In my test looks like the reason of the timeout is a race scenario in the block recovery process: the second dn sends block report after the block truncation is finished thus its replica is marked as corrupted. However the replication monitor cannot schedule an extra replica because there are only 3 datanodes in the test.
You are right. I knew one is corrupted, didn't know it's the second one. Thank you for thorough analysis!
What I'm doing in 01 patch is to trigger the second time blockReport so the corrupted block can get deleted on dn1. So ReplicationMonitor can schedule copying the block to dn1.
To trigger block report or not before restarting DataNodes...
That's not what I do. In the 01 patch, checkBlockRecovery(p) will make sure truncation is completed. triggerBlockReports() is for second time blockReport.

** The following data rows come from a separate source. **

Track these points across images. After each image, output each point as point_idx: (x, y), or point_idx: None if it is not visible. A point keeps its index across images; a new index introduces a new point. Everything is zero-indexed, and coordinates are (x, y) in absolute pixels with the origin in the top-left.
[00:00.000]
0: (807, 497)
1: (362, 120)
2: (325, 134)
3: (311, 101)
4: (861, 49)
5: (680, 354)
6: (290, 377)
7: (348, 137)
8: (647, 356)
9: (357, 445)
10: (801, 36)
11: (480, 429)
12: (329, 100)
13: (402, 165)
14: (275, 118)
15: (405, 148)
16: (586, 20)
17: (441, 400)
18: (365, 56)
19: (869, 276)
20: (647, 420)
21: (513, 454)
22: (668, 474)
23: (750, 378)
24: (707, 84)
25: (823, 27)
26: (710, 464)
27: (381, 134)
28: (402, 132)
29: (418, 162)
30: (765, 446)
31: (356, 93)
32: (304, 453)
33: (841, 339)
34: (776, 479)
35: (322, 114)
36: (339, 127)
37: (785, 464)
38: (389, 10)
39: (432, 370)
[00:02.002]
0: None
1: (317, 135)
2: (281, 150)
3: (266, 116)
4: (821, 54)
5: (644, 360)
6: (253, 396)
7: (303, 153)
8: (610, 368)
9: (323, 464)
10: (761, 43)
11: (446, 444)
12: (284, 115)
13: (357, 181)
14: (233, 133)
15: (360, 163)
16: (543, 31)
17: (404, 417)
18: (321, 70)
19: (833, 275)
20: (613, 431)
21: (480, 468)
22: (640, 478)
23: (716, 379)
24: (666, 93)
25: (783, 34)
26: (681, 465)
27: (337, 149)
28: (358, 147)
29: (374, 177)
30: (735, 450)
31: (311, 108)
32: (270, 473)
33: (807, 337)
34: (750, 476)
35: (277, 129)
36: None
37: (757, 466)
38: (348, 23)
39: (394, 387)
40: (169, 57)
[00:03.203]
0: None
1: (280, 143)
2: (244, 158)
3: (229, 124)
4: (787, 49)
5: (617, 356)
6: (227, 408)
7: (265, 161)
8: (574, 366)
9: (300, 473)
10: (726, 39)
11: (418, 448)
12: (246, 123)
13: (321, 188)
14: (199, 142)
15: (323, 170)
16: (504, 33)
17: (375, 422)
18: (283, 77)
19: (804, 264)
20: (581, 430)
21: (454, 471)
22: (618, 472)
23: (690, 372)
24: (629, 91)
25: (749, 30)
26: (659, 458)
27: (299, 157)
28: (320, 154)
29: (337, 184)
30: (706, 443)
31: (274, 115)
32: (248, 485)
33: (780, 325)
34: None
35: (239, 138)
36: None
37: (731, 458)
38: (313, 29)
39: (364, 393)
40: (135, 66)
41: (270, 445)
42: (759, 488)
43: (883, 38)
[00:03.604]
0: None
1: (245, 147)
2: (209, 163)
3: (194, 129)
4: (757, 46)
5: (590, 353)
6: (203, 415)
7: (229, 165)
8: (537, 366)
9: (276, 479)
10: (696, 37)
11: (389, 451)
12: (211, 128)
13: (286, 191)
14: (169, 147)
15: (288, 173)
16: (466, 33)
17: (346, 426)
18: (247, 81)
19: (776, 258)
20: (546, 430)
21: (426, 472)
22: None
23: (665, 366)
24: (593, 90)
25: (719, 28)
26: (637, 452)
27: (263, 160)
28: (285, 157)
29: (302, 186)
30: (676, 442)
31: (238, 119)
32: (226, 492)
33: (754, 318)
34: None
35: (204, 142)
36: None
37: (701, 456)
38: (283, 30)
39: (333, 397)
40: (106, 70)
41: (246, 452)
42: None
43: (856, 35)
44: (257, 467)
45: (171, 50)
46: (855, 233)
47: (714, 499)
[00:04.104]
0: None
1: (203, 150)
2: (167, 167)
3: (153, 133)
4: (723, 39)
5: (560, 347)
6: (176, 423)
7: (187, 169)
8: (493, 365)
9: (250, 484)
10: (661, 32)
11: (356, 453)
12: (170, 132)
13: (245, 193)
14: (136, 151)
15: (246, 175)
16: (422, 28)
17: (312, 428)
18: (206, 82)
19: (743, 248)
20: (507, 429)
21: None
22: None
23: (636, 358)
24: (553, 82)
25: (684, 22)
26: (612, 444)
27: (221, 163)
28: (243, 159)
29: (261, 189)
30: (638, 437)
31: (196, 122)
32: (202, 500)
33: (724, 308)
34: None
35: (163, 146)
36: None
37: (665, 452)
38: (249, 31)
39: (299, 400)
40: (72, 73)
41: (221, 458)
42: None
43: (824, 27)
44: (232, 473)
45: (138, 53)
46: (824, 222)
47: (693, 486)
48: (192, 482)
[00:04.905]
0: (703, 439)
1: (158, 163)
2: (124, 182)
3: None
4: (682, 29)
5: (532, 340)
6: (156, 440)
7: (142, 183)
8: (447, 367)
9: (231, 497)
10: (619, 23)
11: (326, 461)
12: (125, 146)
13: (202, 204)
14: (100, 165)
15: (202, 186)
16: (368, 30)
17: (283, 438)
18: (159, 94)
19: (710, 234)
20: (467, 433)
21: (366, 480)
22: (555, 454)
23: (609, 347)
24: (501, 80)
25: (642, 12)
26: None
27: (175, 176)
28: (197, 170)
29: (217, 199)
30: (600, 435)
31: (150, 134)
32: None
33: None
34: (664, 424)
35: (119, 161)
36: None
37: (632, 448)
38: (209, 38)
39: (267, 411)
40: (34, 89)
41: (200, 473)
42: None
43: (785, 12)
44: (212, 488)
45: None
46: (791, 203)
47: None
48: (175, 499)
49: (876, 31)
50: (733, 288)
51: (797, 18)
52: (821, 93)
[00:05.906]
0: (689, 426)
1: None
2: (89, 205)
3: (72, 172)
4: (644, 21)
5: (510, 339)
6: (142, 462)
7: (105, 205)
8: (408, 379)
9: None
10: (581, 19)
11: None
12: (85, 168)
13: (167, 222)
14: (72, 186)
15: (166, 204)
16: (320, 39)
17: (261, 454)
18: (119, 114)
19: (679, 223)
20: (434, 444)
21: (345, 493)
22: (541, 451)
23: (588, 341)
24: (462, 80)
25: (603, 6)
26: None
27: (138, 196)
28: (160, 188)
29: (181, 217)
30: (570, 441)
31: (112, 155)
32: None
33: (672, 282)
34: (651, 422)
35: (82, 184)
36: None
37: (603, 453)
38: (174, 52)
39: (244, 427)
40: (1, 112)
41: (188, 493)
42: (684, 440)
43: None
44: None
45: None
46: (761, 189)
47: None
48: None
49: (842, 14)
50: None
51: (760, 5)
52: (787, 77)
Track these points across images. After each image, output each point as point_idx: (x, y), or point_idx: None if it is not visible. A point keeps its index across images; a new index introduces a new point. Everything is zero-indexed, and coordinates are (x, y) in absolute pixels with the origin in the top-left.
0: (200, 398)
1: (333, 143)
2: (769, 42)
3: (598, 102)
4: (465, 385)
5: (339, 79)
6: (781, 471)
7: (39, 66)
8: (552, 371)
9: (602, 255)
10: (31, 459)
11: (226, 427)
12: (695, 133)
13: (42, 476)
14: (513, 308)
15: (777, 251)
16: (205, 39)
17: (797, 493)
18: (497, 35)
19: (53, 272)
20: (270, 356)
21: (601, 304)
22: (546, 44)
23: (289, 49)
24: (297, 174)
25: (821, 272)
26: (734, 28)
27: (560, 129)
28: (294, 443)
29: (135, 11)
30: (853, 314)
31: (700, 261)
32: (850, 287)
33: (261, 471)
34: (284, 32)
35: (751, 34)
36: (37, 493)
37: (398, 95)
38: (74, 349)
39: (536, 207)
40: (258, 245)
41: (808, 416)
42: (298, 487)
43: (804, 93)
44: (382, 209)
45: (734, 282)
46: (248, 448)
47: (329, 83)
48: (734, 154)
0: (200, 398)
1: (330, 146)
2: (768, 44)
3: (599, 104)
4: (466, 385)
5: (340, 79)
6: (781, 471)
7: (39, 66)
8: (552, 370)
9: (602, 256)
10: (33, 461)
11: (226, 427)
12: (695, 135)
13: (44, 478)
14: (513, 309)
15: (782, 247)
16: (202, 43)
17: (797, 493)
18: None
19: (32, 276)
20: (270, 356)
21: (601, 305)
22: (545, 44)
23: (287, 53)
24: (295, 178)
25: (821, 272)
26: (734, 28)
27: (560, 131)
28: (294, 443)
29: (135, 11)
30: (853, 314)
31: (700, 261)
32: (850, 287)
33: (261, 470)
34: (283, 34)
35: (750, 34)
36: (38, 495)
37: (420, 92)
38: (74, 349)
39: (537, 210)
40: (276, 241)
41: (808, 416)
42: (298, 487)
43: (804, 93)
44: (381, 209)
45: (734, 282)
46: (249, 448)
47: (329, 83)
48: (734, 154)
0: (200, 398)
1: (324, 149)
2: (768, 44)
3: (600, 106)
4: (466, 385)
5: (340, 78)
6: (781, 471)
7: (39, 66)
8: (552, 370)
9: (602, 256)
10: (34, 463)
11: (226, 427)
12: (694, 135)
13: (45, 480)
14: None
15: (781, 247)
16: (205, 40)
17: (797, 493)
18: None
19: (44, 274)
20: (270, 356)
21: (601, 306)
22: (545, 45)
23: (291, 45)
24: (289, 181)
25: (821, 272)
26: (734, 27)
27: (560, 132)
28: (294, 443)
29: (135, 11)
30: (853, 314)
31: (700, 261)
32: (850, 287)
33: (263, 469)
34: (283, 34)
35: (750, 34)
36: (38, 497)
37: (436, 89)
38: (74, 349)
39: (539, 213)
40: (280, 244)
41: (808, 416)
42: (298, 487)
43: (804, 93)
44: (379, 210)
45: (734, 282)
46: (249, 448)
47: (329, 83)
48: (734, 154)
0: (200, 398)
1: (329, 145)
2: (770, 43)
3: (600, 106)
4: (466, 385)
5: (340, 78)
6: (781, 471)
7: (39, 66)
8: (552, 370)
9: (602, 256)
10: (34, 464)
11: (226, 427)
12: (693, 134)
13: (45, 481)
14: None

oldBlock.getBlock().getGenerationStamp() + 1);
DFSTestUtil.waitReplication(fs, p, REPLICATION);
it is very possible that the truncate can be done before the restarting.
That's very unlikely, because fs.truncate(p, newLength); is non-blocking.
boolean isReady = fs.truncate(p, newLength); assertFalse(isReady);
cluster.restartDataNode(dn0, true, true); cluster.restartDataNode(dn1, true, true); cluster.waitActive();
So maybe a quick fix is to change the total number of DN from 3 to 4.
It works too. I prefer my approach. Even though with my approach the time spending on DFSTestUtil.waitReplication(..) is 4-6 seconds longer. (waiting deletion and copy)
It worth it. Because the purpose of the test case is to schedule block recovery to dn0/dn1, which got restarted. Increasing the number of DNs will lower the chance.
Uploaded 02 patch. add Thread.sleep(2000) to make sure it's the second BR.